EXERCISE MATERIALS
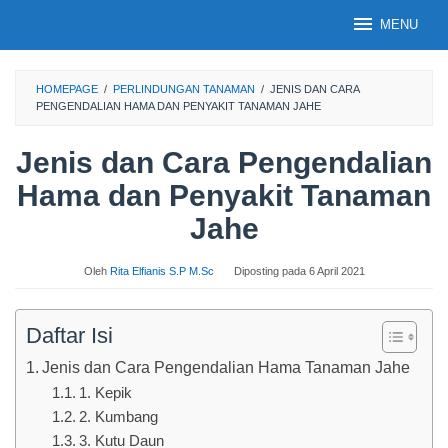
Loncat
MENU
ke
konten
HOMEPAGE
/
PERLINDUNGAN TANAMAN
/
JENIS DAN CARA
PENGENDALIAN HAMA DAN PENYAKIT TANAMAN JAHE
Jenis dan Cara Pengendalian
Hama dan Penyakit Tanaman
Jahe
Oleh
Rita Elfianis S.P M.Sc
Diposting pada
6 April 2021
Daftar Isi
Jenis dan Cara Pengendalian Hama Tanaman Jahe
1. Kepik
2. Kumbang
3. Kutu Daun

WHAT YOU WILL DO
Please reproduce every line above word for word, leaving out the pictures.

TASK ANSWER
Loncat
MENU
ke
konten
HOMEPAGE
/
PERLINDUNGAN TANAMAN
/
JENIS DAN CARA
PENGENDALIAN HAMA DAN PENYAKIT TANAMAN JAHE
Jenis dan Cara Pengendalian
Hama dan Penyakit Tanaman
Jahe
Oleh
Rita Elfianis S.P M.Sc
Diposting pada
6 April 2021
Daftar Isi
Jenis dan Cara Pengendalian Hama Tanaman Jahe
1. Kepik
2. Kumbang
3. Kutu Daun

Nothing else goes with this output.